Search code examples
javapostapache-commons-httpclientckan

uploading files to a dataset in CKAN / datahub.io through a Java client


I am testing the uploading of files to a dataset on CKAN / datahub.io through a Java client of the API.

public String uploadFile()
        throws CKANException {

    String returned_json = this._connection.MultiPartPost("", "");

    System.out.println("r: " + returned_json);
    return returned_json;
}

and

   protected String MultiPartPost(String path, String data)
            throws CKANException {
        URL url = null;

        try {
            url = new URL(this.m_host + ":" + this.m_port + path);
        } catch (MalformedURLException mue) {
            System.err.println(mue);
            return null;
        }

        String body = "";

        HttpClient httpclient = new DefaultHttpClient();
        try {
            String fileName = "D:\\test.jpg";

            FileBody bin = new FileBody(new File(fileName),"image/jpeg");
            StringBody comment = new StringBody("Filename: " + fileName);

            MultipartEntity reqEntity = new MultipartEntity();
            reqEntity.addPart("bin", bin);
            reqEntity.addPart("comment", comment);
            HttpPost postRequest = new HttpPost("http://datahub.io/api/storage/auth/form/2013-01-24T130158/test.jpg");
            postRequest.setEntity(reqEntity);
            postRequest.setHeader("X-CKAN-API-Key", this._apikey);
            HttpResponse response = httpclient.execute(postRequest);
            int statusCode = response.getStatusLine().getStatusCode();
            System.out.println("status code: " + statusCode);

            BufferedReader br = new BufferedReader(
                    new InputStreamReader((response.getEntity().getContent())));

            String line;
            while ((line = br.readLine()) != null) {
                body += line;
            }
            System.out.println("body: " + body);
        } catch (IOException ioe) {
            System.out.println(ioe);
        } finally {
            httpclient.getConnectionManager().shutdown();
        }

        return body;
    }

2 responses I get to my POST request:

  • a 413 error ("request entity too large") when the jpeg I try to upload is 2.83 Mb. This disappears when I shrink the file to a smaller size. Is there a limit to file size uploads?

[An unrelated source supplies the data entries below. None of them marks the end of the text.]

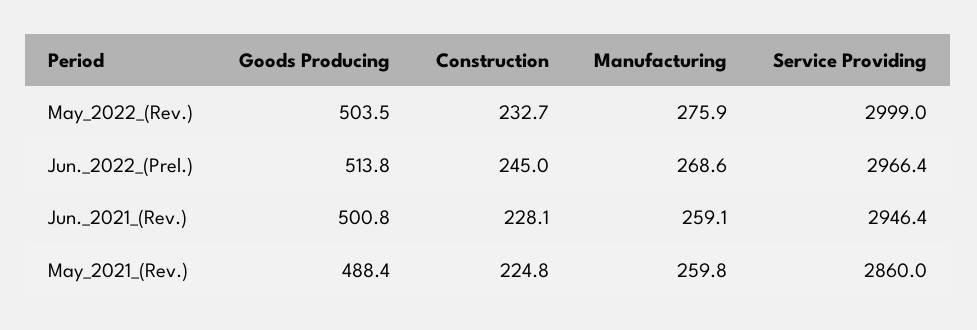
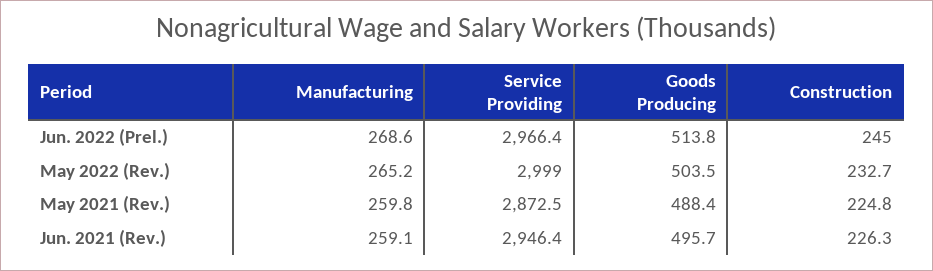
  {
    "Goods Producing": {
      "May_2022_(Rev.)": 503.5,
      "Jun._2022_(Prel.)": 513.8,
-     "Jun._2021_(Rev.)": 500.8,
+     "Jun._2021_(Rev.)": 495.7,
      "May_2021_(Rev.)": 488.4
    },
    "Construction": {
      "May_2022_(Rev.)": 232.7,
      "Jun._2022_(Prel.)": 245,
-     "Jun._2021_(Rev.)": 228.1,
+     "Jun._2021_(Rev.)": 226.3,
      "May_2021_(Rev.)": 224.8
    },
    "Manufacturing": {
-     "May_2022_(Rev.)": 275.9,
+     "May_2022_(Rev.)": 265.2,
      "Jun._2022_(Prel.)": 268.6,
      "Jun._2021_(Rev.)": 259.1,
      "May_2021_(Rev.)": 259.8
    },
    "Service Providing": {
      "May_2022_(Rev.)": 2999,
      "Jun._2022_(Prel.)": 2966.4,
      "Jun._2021_(Rev.)": 2946.4,
-     "May_2021_(Rev.)": 2860
+     "May_2021_(Rev.)": 2872.5
    }
  }

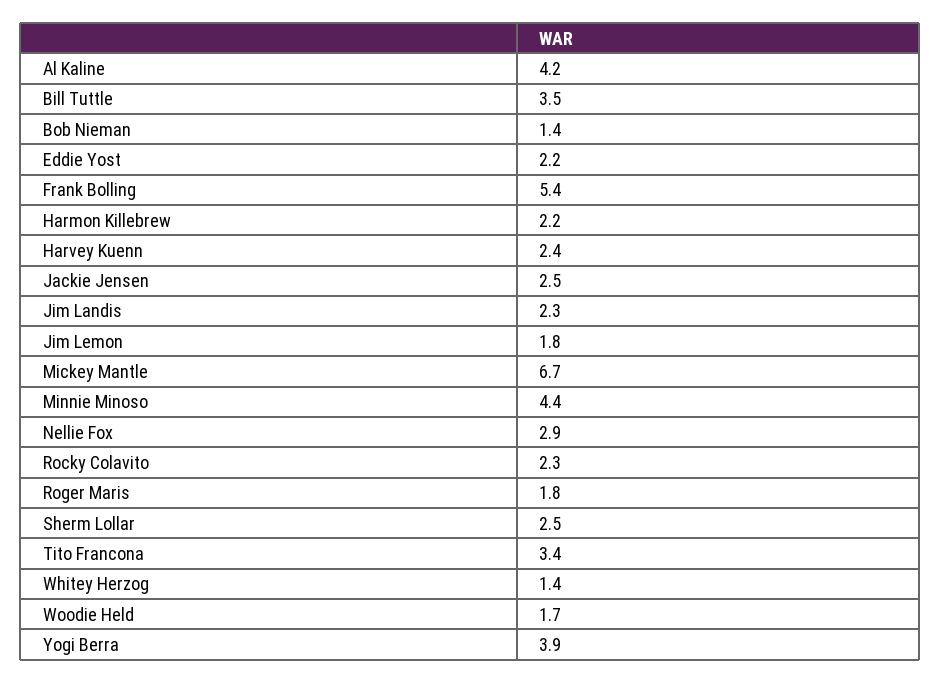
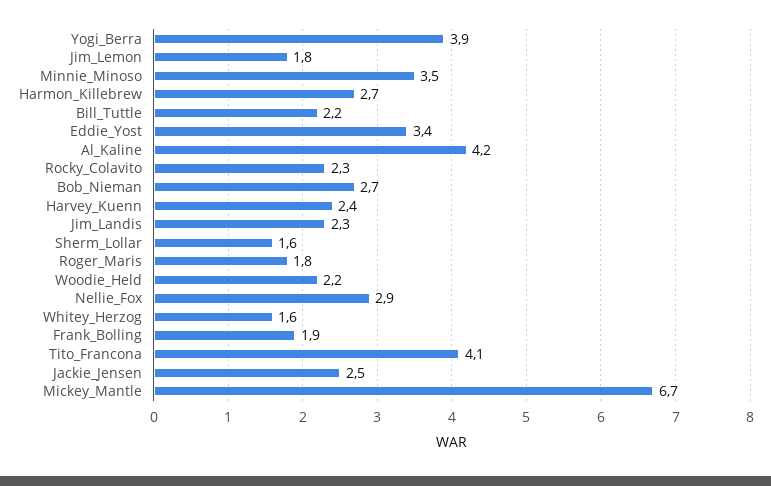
  {
    "Al Kaline": 4.2,
-   "Bill Tuttle": 3.5,
+   "Bill Tuttle": 2.2,
-   "Bob Nieman": 1.4,
+   "Bob Nieman": 2.7,
-   "Eddie Yost": 2.2,
+   "Eddie Yost": 3.4,
-   "Frank Bolling": 5.4,
+   "Frank Bolling": 1.9,
-   "Harmon Killebrew": 2.2,
+   "Harmon Killebrew": 2.7,
    "Harvey Kuenn": 2.4,
    "Jackie Jensen": 2.5,
    "Jim Landis": 2.3,
    "Jim Lemon": 1.8,
    "Mickey Mantle": 6.7,
-   "Minnie Minoso": 4.4,
+   "Minnie Minoso": 3.5,
    "Nellie Fox": 2.9,
    "Rocky Colavito": 2.3,
    "Roger Maris": 1.8,
-   "Sherm Lollar": 2.5,
+   "Sherm Lollar": 1.6,
-   "Tito Francona": 3.4,
+   "Tito Francona": 4.1,
-   "Whitey Herzog": 1.4,
+   "Whitey Herzog": 1.6,
-   "Woodie Held": 1.7,
+   "Woodie Held": 2.2,
    "Yogi Berra": 3.9
  }

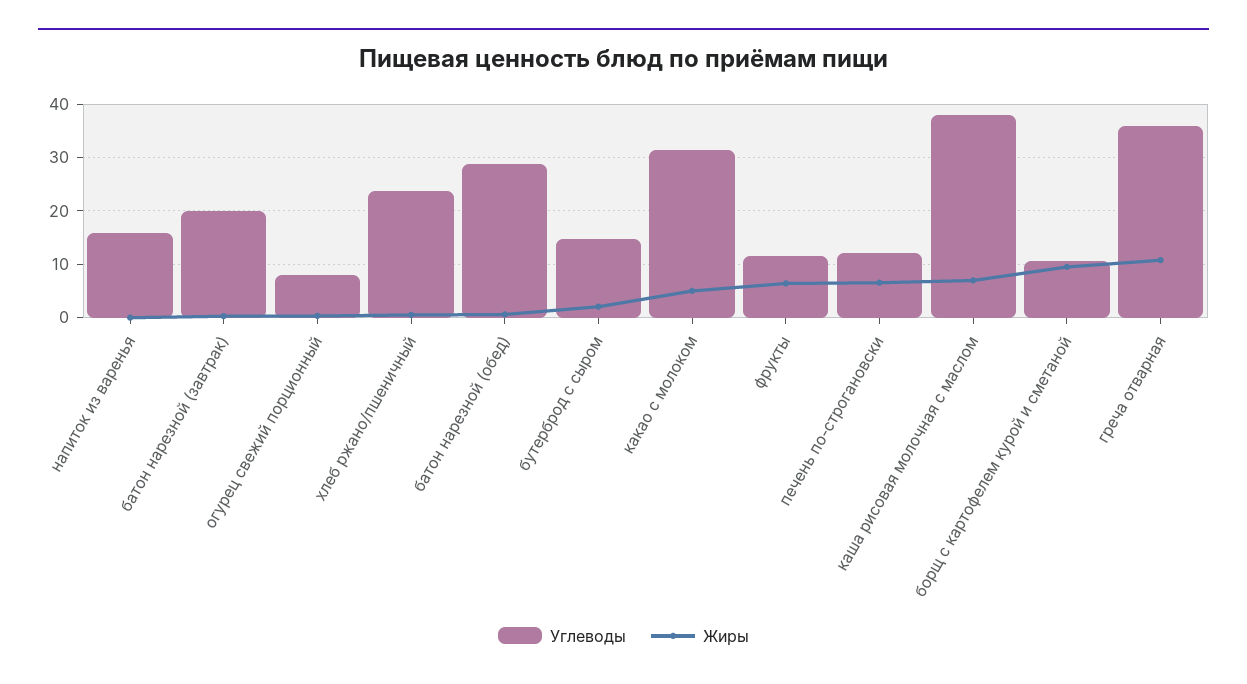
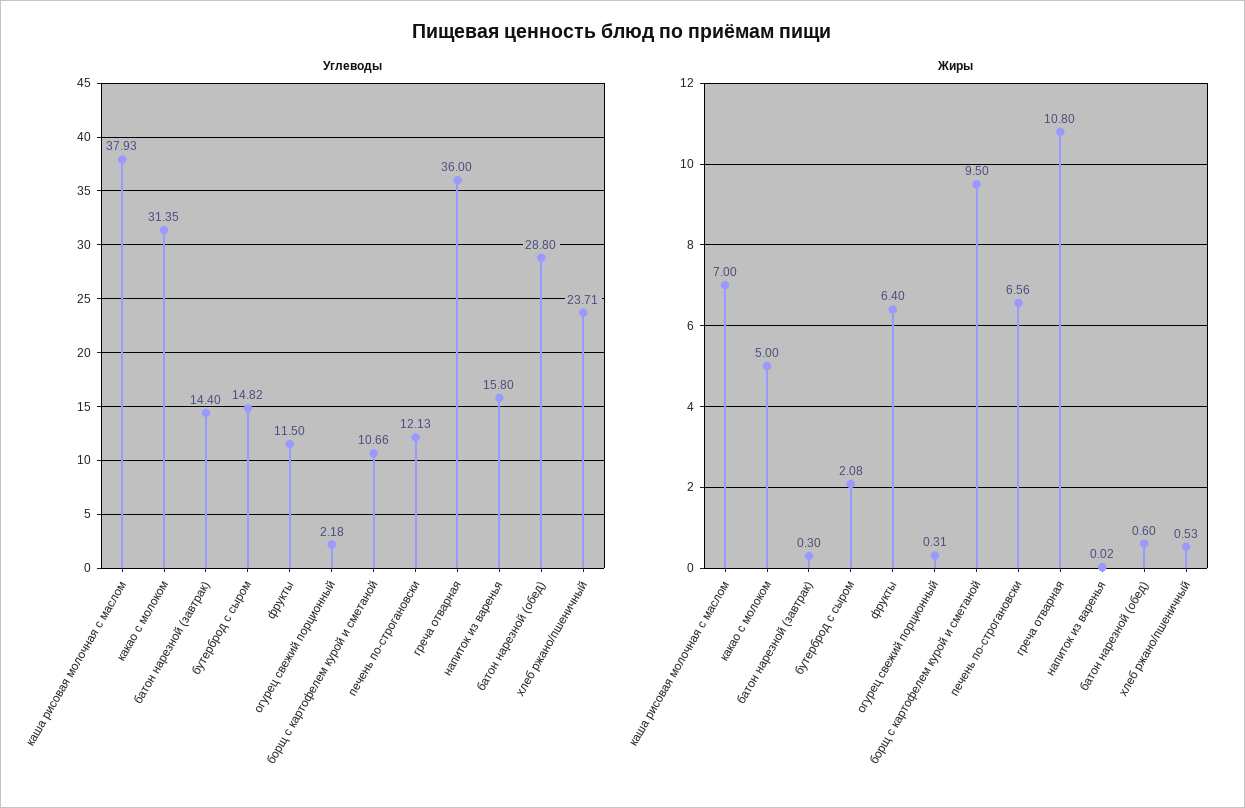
  {
    "Углеводы": {
      "напиток из варенья": 15.8,
-     "батон нарезной (завтрак)": 20,
+     "батон нарезной (завтрак)": 14.4,
-     "огурец свежий порционный": 8,
+     "огурец свежий порционный": 2.18,
      "хлеб ржано/пшеничный": 23.71,
      "батон нарезной (обед)": 28.8,
      "бутерброд с сыром": 14.82,
      "какао с молоком": 31.35,
      "фрукты": 11.5,
      "печень по-строгановски": 12.13,
      "каша рисовая молочная с маслом": 37.93,
      "борщ с картофелем курой и сметаной": 10.66,
      "греча отварная": 36
    },
    "Жиры": {
      "напиток из варенья": 0.02,
      "батон нарезной (завтрак)": 0.3,
      "огурец свежий порционный": 0.31,
      "хлеб ржано/пшеничный": 0.53,
      "батон нарезной (обед)": 0.6,
      "бутерброд с сыром": 2.08,
      "какао с молоком": 5,
      "фрукты": 6.4,
      "печень по-строгановски": 6.56,
      "каша рисовая молочная с маслом": 7,
      "борщ с картофелем курой и сметаной": 9.5,
      "греча отварная": 10.8
    }
  }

  • a 500 error ("internal server error"). This is where I am stuck. It might have to do with the fact that my dataset on datahub.io is not "datastore enabled"? (I see a disabled "Data API" button next to my resource files in the dataset, with a tooltip saying: "Data API is unavailable for this resource as DataStore is disabled"

=> is it a possible reason for this 500 error? If so, how could I enable it from the client side? (pointers to Python code would be useful!)

Thx!
PS: the dataset I am using for testing purposes: http://datahub.io/dataset/testapi


Solution

  • Only someone with access to the exception log could tell you why the 500 is occurring.

    However, I'd check your request is the same as what you'd get from the python client that was written alongside the datastore: https://github.com/okfn/ckanclient/blob/master/ckanclient/init.py#L546

    You're sending the "bin" image buffer and "comment" file_key in your multipart request. Note the file_key must be changed for every upload, so add in a timestamp or something. And maybe you need to add in a Content-Type: for the binary.